Imagine a four-storey polo mint-shaped apartment block, with an almost windowless circular outer wall and all rooms opening onto an internal round courtyard. Each extended family gets a four-storey slice of the cake, all arranged identically: outdoor kitchen and washrooms on the ground floor (including an array of pigs, ducks and guinea pigs for dinner), rice storage on the second, and living quarters on the two top levels. "There are very few arguments between the households, because with this design all the family units are the same and it is very equal," said one of the Jiangs. But privacy is not a strong point, and electricity did not arrive at many until the 1980s.
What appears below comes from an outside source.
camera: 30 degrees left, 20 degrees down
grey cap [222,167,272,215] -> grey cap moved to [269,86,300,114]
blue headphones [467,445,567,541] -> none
Yongding is the heartland of the Hakka people, whose name means "guest family". The Hakkas migrated from central China in several stages, starting more than 1,000 years ago, and settled mainly in the south-east of the country. Their house design developed over the centuries as a defence against bandits, the walls built of local clay, sticky rice and brown sugar, reinforced with wood and metal. Some 360 round houses are still in use.
Ethnically the Hakka are Han Chinese, but they have their own language and culture - and an impressive cast of characters. Taiwan's President Lee Teng-hui, the founder of post-imperial China, Sun Yat-sen, and the late paramount leader, Deng Xiaoping, are all claimed by the Hakkas as members of their extended clan.
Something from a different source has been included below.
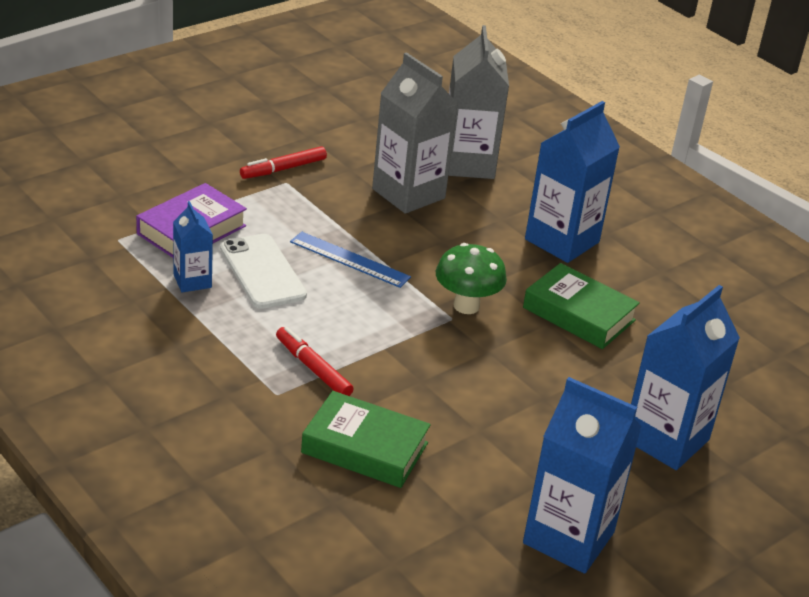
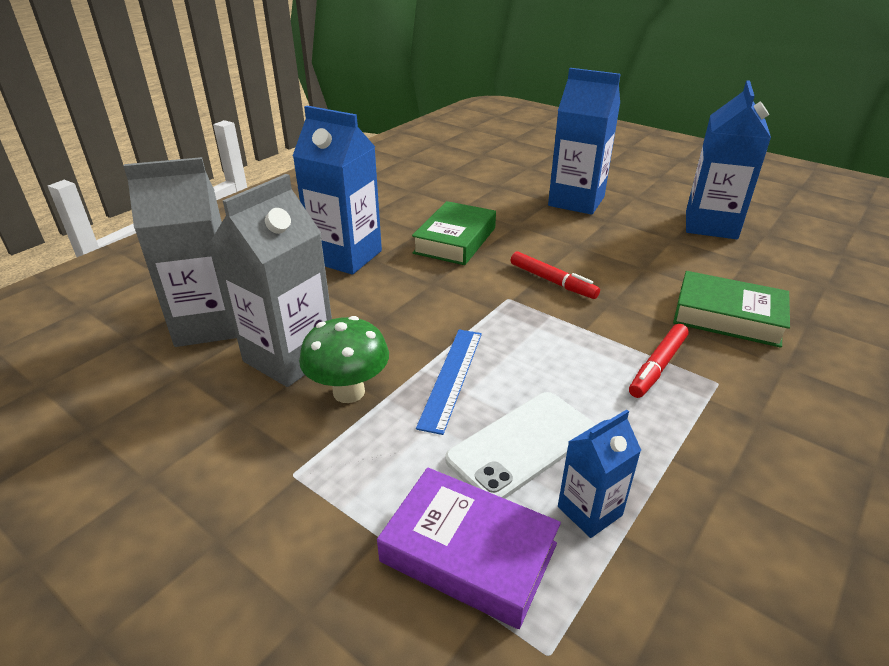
camera: 100 degrees left, 0 degrees up
red marker [240,146,327,179] -> red marker moved to [511,251,600,299]
green book [301,391,431,488] -> green book turned 75 degrees counterclockwise [673,271,790,348]
green mushroom [436,243,507,314] -> green mushroom moved to [299,316,389,403]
In Yongding's Aoyao village, home to 15 generations of President Lee's forebears before they left in the 19th century, sits the Lee ancestral hall. There are even photographs of the Taiwanese president himself, normally banned on the mainland. One villager admitted he was "a little bit proud" of the village's only claim to fame, even though "he did not ever come here and he also refuses reunification".
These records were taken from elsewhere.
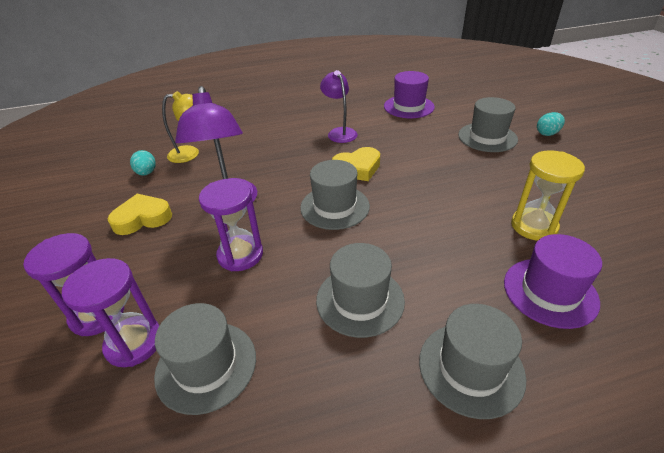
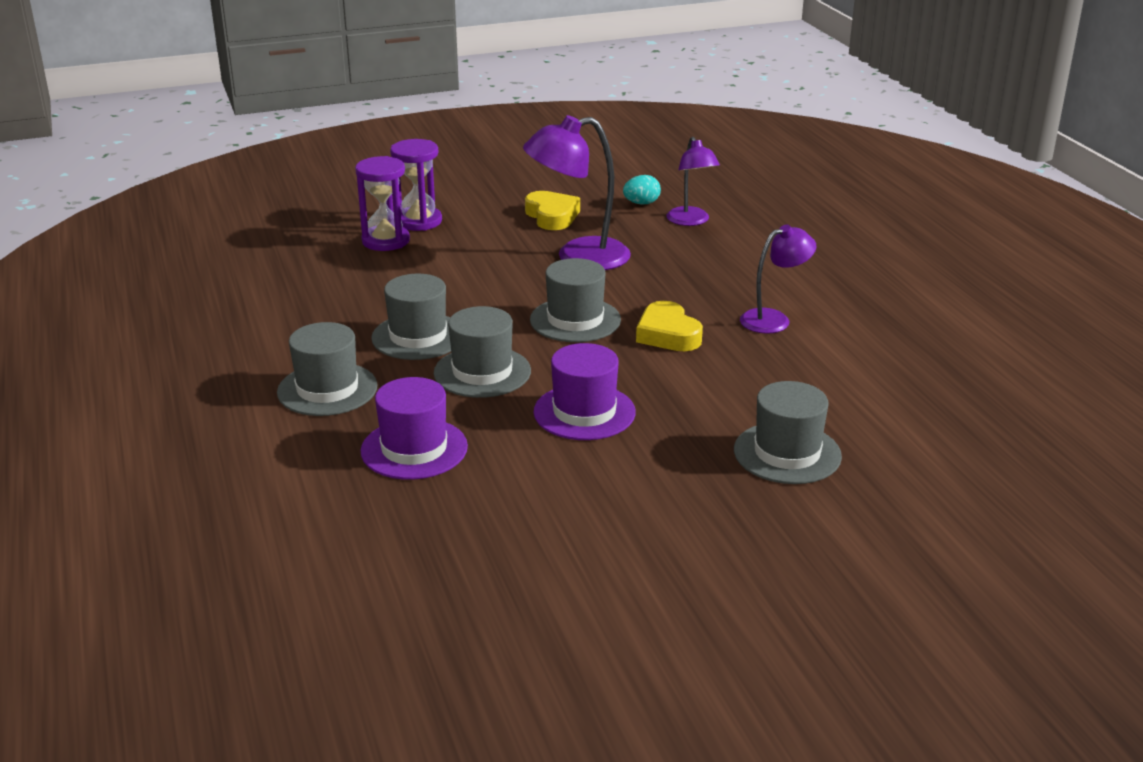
camera: 85 degrees right, 10 degrees down
grey hat [154,303,256,415] -> grey hat moved to [434,306,531,398]
yellow lamp [162,91,199,163] -> purple lamp [666,137,720,226]
purple hourglass [199,179,263,271] -> none
purple hat [384,71,435,118] -> purple hat moved to [534,343,636,440]
yellow hourglass [511,150,585,241] -> none
turquoise egg [537,112,565,136] -> none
President Lee's grandparents were part of an exodus of Hakkas who moved on in the late Qing dynasty. No-one seems quite sure how many Hakkas there are now in total, scattered mainly across Fujian, Guangdong, Taiwan, Hong Kong and south-east Asia.
The Hakka people's sense of cultural identity may be strong, but in Yongding county lack of jobs has prompted a dramatic latter-day economic migration. In Hongkeng village, the Lin family's Zhencheng round house is home to 36 people, compared to 200 earlier this century. The whole village, with more than 2,000 people, is populated almost entirely by grandparents and children.
"Most young people in the village go out as migrant workers and leave their children behind," said 35-year-old Mr Lin, who was born in Zhencheng and is now employed as the security man. About 90 per cent of his generation has left. "No one under 40 is here," he said.
And with the younger generation moving out, no one is building round houses. Qiaofu house, built in the early 1960s, complete with a Communist Party red star above the entrance, is possibly the most recent. Its owner, Jiang Zhenlin, now 69, used money sent by his brother in Burma. "He really loves round houses," said Mr Jiang.
Sadly, his house may be the last. "Right now," lamented Mr Jiang, "you cannot get the long wooden beams needed. This kind of building may take longer to construct, but it will last for several hundred years. Modern buildings can be built in a year, but only last 50 to 80 years."